Stossel recently blasted an anti-gun New York Times editorial for calling upon U.S. Senators “to realize that the innocence of Americans is better protected by carefully controlling guns than it is by arming everyone to the teeth.”
That newspaper’s editors, stated Stossel, “seem unaware of how silly their argument is. To them, the choice is between ‘carefully controlling guns’ and ‘arming everyone to the teeth.’ But no one favors ‘arming everyone to the teeth’ (whatever that means). Instead, gun advocates favor freedom, choice and self-responsibility. If someone wishes to be prepared to defend himself, he should be free to do so. No one has the right to deprive others of the means of effective self-defense, like a handgun.
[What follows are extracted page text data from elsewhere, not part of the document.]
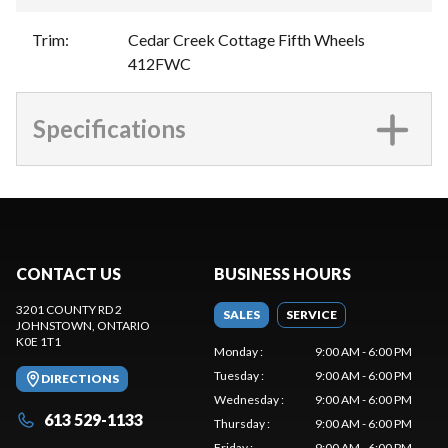
Trim
:
Cedar Creek Cottage Fifth Wheels
412FWC
Specifications
CONTACT US
BUSINESS HOURS
3201 COUNTY RD 2
SALES
SERVICE
JOHNSTOWN
, ONTARIO
K0E 1T1
Monday
:
9:00 AM - 6:00 PM
Tuesday
:
9:00 AM - 6:00 PM
DIRECTIONS
Wednesday
:
9:00 AM - 6:00 PM
613 529-1133
Thursday
:
9:00 AM - 6:00 PM
Friday
:
9:00 AM - 6:00 PM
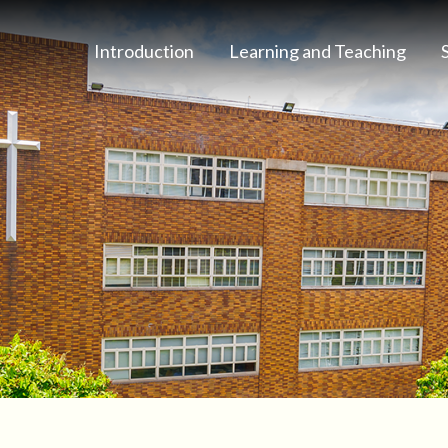
Introduction
Learning and Teaching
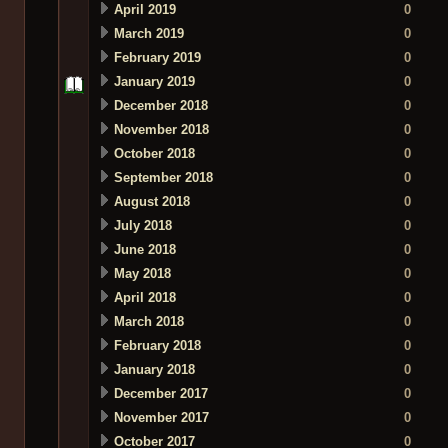
April 2019
0
March 2019
0
February 2019
0
January 2019
0
December 2018
0
November 2018
0
October 2018
0
September 2018
0
August 2018
0
July 2018
0
June 2018
0
May 2018
0
April 2018
0
March 2018
0
February 2018
0
January 2018
0
December 2017
0
November 2017
0
October 2017
0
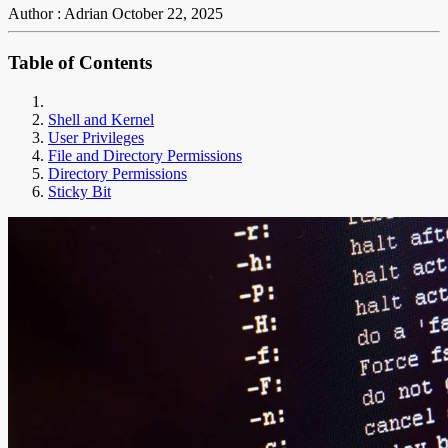
Author : Adrian
October 22, 2025
Table of Contents
Shell and Kernel
User Privileges
File and Directory Permissions
Directory Permissions
Sticky Bit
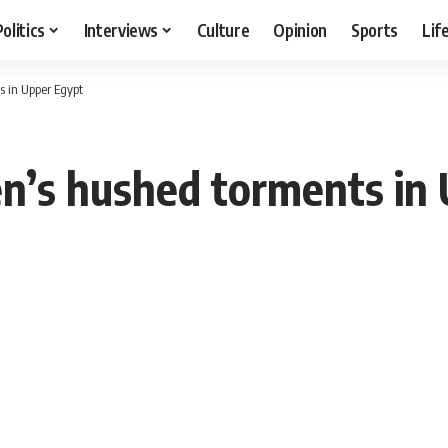
Politics
Interviews
Culture
Opinion
Sports
Lif
s in Upper Egypt
n’s hushed torments in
“As for the first option, ‘carefully controlling guns,’ how many shootings at schools or malls will it take before we understand that people who intend to kill are not deterred by gun laws? Last I checked, murder is against the law everywhere. No one intent on murder will be stopped by the prospect of committing a lesser crime like illegal possession of a firearm. The intellectuals and politicians who make pious declarations about controlling guns should explain how their gunless utopia is to be realized. While they search for – excuse me – their magic bullet, innocent people are dying defenseless.”
According to Stossel, “Laws that make it difficult or impossible to carry a concealed handgun do deter one group of people: law-abiding citizens who might have used a gun to stop crime. Gun laws are laws against self-defense.
“Criminals have the initiative. They choose the time, place and manner of their crimes, and they tend to make choices that maximize their own, not their victims’, success. So criminals don’t attack people they know are armed, and anyone thinking of committing mass murder is likely to be attracted to a gun free zone, such as schools and malls.”
Stossel, born 1947 in Chicago Heights, Illinois, noted that, “Government may promise to protect us from criminals, but it cannot deliver on that promise. This was neatly summed up in a book title a few years ago: ‘Dial 911 and Die.’ If you are the target of a crime, only one other person besides the criminal is sure to be on the scene: you. There is no good substitute for self-responsibility. How, then, does it make sense to create mandatory gun free zones, which in reality are free crime zones?
“The usual suspects keep calling for more gun control laws. But this idea that gun control is crime control is just a myth. The National Academy of Sciences reviewed dozens of studies and could not find a single gun regulation that clearly led to reduced violent crime or murder. When Washington, D.C. passed its tough handgun ban years ago, gun violence rose. The press ignores the fact that often guns save lives. It’s what happened in 2002 at the Appalachian School of Law. Hearing shots, two students went to their cars, got their guns and restrained the shooter until police arrested him.”
John began his journalism career as a researcher for KGW-TV and later became a consumer reporter at WCBS-TV in New York City before joining ABC News as consumer editor and reporter on Good Morning America. He lives in New York City with his wife and their two children.